The stables are spacious and have a fresh stable climate. These stables are new, so we are currently working on the cameras in the stables. Once these have been placed, you can follow your horse through the webcams.
Resting and repairing your injured horse is also possible at De Lindehoeve. Your horse shall be placed in a group. However, the condition applies that your horse is not too sick or injured for joining a group. We also have separate boxes where the horses can recuperate, and they get enough exercise in the paddock.
The horses in the resting home have a free entrance and exit from the stable. In winter months (October to May) the horses have a run from the stable to the paddock. In summer months (May to October) there is the extension to the meadows. As a result, the horses stay fit, which means stable faults are less likely to occur.

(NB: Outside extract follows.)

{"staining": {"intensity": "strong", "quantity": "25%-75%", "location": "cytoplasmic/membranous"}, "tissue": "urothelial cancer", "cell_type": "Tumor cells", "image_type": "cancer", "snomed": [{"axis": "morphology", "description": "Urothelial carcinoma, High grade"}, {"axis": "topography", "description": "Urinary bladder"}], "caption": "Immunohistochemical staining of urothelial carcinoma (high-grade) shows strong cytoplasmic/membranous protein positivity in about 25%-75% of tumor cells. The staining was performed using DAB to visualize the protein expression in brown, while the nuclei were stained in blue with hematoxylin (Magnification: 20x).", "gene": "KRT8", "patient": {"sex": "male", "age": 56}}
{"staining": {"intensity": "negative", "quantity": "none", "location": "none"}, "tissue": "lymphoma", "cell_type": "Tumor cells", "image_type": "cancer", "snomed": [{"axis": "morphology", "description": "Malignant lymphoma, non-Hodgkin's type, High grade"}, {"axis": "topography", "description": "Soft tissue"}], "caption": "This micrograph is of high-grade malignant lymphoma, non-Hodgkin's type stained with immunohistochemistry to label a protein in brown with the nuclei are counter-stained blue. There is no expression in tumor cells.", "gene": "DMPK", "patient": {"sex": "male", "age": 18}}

Complete grazing is also an option in our resting home. We have a group of horses that is grazing day and night. When your horse is healthy and can handle unlimited grass, your horse can be added to this group. If your horse does not function in the group, it can also be set completely apart. All decisions will be only made in consultation with you, of course.
Daily care and medication
The horses have unlimited access to silage. This silage comes from our own soil, so that we can guarantee the quality. We also pay a lot of attention to the medical care of your horse. We have the horses trimmed four times a year. We also do manure research and appropriate deworming four times a year. We also take care of the annual influenza vaccination.
If your horse is injured and needs extra treatment or needs to be connected, we can arrange this of course.
In general the horses have sufficient silage, but if required we can add extra lump. However, this means that your horse will enter a smaller group faster. We do this to prevent feed envy and to be able to keep a close eye on the intake of the feed.